==== Extract to read ====

Winter Stars And A Striking Comet-Star Cluster Pairing At Dawn

Orion already stands high in the southeastern sky just before dawn on Sept. 13. The Orion Nebula is the fuzzy spot in the short string of stars just below the belt. Bob King

With time off from work this week, I got up before dawn to stand face to face with Orion. What a beautiful thing the winter stars are on a warm, still September morning. Sometimes I like a little classical music when I’m out with the telescope, but the crickets and katydids outdid Mozart in their simple, insistent rhythms, so I turned the radio off this time.

The Orion Nebula is home to hundreds of newborn stars that form when clots of gas and dust contract under the force of gravity. NASA/ESA

At 4 a.m., one hour before the onset of morning twilight, Orion was already well up in the southeastern sky. He still leaned on his side, but the full figure of the Hunter stood out in the clear, bright stars throbbing in unseen air currents. I pointed the telescope to the pink rose that is the Orion Nebula. I’ve lost count of how many time I’ve looked at its bright folds and dark corridors shot with stars, but I keep coming back. It’s like being really thirsty and needing another glass of water.

In case you’ve never seen it the nebula is located just a few degrees directly below the belt in the middle of a short, perpendicular string of fainter stars. It’s about 1,345 light years away from Earth and 24 light years across. Vega, the brightest star in the Summer Triangle, lies 25 light years from our planet; next time you look up at that star imagine the Orion Nebula extending from the tip of your nose all the way to the star.

You can see the nebula faintly with the naked eye and discern its shape in binoculars, but through a telescope, especially an 8-inch or larger, it’s incredibly beautiful and still my favorite after all these years.

Tomorrow morning, comet 21p/Giacobini-Zinner passes over the bright star cluster M35 in Gemini. You can see them both in binoculars! To find the cluster, point your pair just shy of two fists to the upper left of Betelgeuse in Orion. Stellarium

From Orion I next took aim at comet 21P/Giacobini-Zinner in Gemini. It showed a delicate, 1°-long tail fanning to the west in my 15-inch reflector. The bright head of the comet, called a coma (Latin for “hair”), contained a tiny bright spot at its center, the nucleus of the comet. That’s where all the action starts. The nucleus proper is an irregularly-shaped object a mile or two across made primarily of water ice (plus dry ice, carbon monoxide ice and others) mixed with dust. When heated by the sun, the ices vaporize and carry away the dust. Pressure from sunlight “blows” the dust into a tail.

Comet 21P/Giacobini-Zinner shows a gossamer tail and bright nucleus in this photo taken on Sept. 9. The actual comet nucleus is hidden by dust, so we’re actually seeing what’s called the “false nucleus.” Gianluca Masi

The comet has an rare conjunction tomorrow morning with the bright star cluster M35 in Gemini. During the wee hours, it slowly travels across the cluster, passing just northeast of its center around 4 a.m. Central Time (5 a.m. Eastern, 3 a.m. Mountain and 2 a.m. Pacific) for the Americas. This will be  a unique opportunity to see the two right on top of the other through binoculars or a telescope. The comet will give the cluster a hazy look in binoculars, where a telescope will help you see both clearly.

Treat yourself to the sight and to the pleasure of the winter stars while the weather’s still pleasant.

====

» **The problem**
According to the article on winter stars and the comet, how far from Earth is the Orion Nebula?

==== Source material ====

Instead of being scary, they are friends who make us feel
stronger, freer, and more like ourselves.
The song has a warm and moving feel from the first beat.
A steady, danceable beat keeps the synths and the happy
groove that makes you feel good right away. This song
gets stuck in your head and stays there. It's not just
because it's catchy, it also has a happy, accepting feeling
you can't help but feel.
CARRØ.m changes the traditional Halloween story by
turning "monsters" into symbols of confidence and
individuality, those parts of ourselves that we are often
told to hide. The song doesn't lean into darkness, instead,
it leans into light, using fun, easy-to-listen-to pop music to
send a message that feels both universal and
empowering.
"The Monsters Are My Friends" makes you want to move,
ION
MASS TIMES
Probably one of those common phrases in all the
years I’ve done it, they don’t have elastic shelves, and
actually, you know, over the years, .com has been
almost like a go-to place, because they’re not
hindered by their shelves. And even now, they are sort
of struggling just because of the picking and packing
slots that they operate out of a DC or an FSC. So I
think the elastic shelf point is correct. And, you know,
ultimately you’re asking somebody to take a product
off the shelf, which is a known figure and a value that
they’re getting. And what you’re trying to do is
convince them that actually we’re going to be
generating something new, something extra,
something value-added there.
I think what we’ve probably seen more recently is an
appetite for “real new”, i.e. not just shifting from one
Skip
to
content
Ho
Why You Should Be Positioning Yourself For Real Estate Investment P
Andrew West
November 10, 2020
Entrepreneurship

====
==== Source material ====

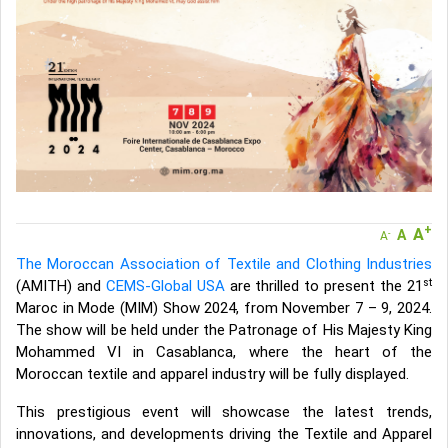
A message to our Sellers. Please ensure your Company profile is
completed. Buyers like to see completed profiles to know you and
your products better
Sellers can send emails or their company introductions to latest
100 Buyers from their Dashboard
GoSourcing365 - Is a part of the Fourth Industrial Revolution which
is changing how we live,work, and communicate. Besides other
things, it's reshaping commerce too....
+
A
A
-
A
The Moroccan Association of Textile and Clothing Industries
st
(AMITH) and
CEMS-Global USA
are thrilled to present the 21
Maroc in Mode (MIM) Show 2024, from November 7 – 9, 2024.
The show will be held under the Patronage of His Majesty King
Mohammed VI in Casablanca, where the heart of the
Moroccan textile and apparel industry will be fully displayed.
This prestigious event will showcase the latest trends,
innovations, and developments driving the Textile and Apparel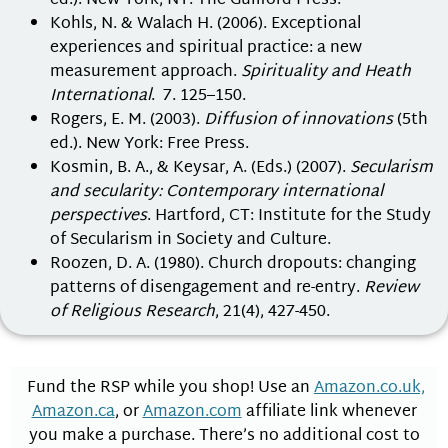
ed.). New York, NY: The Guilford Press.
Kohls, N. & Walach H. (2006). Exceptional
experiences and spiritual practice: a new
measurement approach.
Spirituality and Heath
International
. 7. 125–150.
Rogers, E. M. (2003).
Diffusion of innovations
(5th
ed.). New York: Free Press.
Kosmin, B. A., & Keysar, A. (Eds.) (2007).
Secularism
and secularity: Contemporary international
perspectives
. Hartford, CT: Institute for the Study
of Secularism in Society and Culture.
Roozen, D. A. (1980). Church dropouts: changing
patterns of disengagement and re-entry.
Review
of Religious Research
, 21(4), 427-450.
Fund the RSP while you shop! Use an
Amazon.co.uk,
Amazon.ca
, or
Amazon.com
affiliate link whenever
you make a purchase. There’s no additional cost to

====

» **Response**
About 1,345 light years.